China’s state planner has said the government has never required domestic technology companies to reject foreign investment, seeking to clarify its position as scrutiny intensifies around capital flows into strategically sensitive sectors. The statement came in response to questions over whether Chinese firms could be asked to refuse US funding.
Li Chao, spokesperson for the National Development and Reform Commission, said Chinese technology companies had not been instructed to avoid foreign capital. However, he added that overseas investment must comply with Chinese law and must not harm national security or national interests. That qualification keeps the door open to foreign participation, while reinforcing Beijing’s authority to intervene where technology, ownership or strategic risk is involved.
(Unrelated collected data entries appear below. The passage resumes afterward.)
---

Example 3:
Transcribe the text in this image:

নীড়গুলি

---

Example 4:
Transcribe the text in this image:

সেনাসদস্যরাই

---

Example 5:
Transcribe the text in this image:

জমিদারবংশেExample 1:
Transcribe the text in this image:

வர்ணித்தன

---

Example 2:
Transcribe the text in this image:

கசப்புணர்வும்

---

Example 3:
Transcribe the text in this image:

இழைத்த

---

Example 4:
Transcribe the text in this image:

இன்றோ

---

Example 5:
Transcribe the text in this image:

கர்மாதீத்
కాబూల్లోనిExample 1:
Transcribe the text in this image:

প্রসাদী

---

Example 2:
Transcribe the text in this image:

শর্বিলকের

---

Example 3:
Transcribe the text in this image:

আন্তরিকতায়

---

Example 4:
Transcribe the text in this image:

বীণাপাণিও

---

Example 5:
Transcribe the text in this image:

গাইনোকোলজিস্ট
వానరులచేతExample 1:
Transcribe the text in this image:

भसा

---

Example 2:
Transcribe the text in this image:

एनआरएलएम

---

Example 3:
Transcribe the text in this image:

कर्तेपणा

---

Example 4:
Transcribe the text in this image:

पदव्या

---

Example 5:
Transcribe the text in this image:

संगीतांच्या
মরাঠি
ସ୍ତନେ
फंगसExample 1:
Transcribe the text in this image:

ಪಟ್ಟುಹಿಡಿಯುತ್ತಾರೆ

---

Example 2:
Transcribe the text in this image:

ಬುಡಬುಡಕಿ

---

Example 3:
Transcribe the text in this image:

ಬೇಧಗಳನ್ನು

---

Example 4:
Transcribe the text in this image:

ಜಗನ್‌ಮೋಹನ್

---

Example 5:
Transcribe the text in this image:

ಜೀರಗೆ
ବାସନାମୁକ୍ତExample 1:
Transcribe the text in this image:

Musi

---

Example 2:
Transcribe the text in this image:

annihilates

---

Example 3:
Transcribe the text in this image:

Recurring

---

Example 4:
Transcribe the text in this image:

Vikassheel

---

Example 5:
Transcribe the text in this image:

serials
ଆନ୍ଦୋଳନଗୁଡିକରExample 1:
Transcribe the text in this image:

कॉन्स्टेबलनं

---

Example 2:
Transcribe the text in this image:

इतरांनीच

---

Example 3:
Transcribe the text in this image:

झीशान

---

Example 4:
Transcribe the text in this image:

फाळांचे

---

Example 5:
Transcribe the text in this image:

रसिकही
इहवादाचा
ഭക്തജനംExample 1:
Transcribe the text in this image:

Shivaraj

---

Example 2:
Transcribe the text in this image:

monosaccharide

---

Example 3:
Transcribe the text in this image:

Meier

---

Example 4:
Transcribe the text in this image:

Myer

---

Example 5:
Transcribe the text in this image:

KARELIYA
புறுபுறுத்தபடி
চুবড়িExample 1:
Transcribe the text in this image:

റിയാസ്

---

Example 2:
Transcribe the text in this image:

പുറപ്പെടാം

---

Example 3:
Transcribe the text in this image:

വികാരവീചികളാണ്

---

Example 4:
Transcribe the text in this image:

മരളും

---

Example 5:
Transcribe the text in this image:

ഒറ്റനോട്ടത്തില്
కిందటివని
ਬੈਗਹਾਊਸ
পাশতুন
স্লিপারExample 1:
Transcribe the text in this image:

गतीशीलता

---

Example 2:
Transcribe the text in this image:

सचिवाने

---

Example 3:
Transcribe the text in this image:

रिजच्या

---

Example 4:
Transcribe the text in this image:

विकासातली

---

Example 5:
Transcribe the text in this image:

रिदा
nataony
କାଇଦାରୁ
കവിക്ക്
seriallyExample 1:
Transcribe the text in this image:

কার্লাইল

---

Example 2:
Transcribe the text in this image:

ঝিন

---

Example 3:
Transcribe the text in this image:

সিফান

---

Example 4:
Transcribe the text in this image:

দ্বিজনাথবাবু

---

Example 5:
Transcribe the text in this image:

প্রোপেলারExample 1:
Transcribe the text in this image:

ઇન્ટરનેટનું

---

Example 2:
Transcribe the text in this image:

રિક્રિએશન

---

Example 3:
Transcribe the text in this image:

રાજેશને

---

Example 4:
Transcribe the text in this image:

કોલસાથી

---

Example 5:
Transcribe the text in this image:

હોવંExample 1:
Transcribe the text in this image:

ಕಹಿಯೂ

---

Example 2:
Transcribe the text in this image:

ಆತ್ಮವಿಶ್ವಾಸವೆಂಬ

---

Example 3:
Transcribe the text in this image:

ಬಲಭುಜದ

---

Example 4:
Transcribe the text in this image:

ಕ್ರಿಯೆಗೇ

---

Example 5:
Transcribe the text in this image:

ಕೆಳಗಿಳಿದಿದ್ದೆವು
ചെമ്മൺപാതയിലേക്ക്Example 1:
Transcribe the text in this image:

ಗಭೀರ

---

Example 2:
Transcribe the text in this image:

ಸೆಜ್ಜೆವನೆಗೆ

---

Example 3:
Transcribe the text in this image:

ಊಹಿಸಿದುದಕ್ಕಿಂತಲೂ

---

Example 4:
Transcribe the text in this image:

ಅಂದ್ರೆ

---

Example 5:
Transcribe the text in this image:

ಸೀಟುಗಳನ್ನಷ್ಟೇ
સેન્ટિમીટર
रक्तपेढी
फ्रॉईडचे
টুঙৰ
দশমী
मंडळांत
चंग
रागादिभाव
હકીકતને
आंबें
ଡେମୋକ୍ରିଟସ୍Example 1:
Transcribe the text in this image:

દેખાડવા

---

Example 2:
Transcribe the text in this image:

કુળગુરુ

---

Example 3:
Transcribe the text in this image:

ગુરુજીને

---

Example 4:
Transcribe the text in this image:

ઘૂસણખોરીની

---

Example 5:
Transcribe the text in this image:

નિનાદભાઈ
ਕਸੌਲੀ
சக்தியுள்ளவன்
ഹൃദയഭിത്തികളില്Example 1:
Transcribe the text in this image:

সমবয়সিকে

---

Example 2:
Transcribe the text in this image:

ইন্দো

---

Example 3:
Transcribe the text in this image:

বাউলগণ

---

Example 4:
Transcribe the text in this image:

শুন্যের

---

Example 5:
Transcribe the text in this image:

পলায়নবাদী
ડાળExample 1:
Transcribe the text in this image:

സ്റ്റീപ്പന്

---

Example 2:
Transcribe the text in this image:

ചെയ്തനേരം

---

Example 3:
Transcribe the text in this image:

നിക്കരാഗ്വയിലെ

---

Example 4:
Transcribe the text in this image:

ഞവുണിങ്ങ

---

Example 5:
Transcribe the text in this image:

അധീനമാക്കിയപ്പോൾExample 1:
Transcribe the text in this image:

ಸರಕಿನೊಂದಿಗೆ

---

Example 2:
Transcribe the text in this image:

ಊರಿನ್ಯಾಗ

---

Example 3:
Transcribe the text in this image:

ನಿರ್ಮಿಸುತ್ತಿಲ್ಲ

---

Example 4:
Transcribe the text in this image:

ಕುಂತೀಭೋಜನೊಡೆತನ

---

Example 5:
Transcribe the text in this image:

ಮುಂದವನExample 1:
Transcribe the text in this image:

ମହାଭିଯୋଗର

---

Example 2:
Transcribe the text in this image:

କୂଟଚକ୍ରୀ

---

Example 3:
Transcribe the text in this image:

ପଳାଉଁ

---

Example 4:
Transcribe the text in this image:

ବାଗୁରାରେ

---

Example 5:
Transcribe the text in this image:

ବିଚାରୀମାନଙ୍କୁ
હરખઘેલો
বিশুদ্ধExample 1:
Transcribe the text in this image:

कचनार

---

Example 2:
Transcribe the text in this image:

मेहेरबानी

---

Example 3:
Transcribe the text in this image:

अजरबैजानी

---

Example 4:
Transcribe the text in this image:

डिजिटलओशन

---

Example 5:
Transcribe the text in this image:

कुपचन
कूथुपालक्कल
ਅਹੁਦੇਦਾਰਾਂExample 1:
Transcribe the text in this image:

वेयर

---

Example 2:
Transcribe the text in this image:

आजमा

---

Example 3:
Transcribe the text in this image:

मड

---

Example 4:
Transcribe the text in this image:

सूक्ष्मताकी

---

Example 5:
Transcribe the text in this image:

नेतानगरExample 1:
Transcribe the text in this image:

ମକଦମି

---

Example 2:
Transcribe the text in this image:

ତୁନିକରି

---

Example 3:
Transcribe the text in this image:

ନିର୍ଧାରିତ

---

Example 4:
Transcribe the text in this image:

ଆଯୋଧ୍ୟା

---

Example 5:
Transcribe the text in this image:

The clarification follows reports that regulators had told several private technology companies, including leading artificial intelligence start-ups, to reject US investment in funding rounds unless explicit approval was granted. The denial therefore matters less as a broad invitation to capital than as an attempt to define the boundaries of acceptable participation in a more security-conscious investment climate.
The issue has sharpened since Chinese authorities ordered Meta to unwind its acquisition of Manus, a domestic artificial intelligence start-up. That decision unsettled parts of the start-up and foreign business communities, highlighting the extent to which AI investment is now being assessed through both commercial and national-security lenses.
The unresolved question is how predictable China’s investment environment can remain for foreign capital in sensitive technologies. Beijing is signalling that foreign investment is not formally unwelcome, but its national-security caveat gives regulators considerable discretion. For investors, the practical challenge is no longer simply market access, but understanding where commercial opportunity ends and strategic sensitivity begins.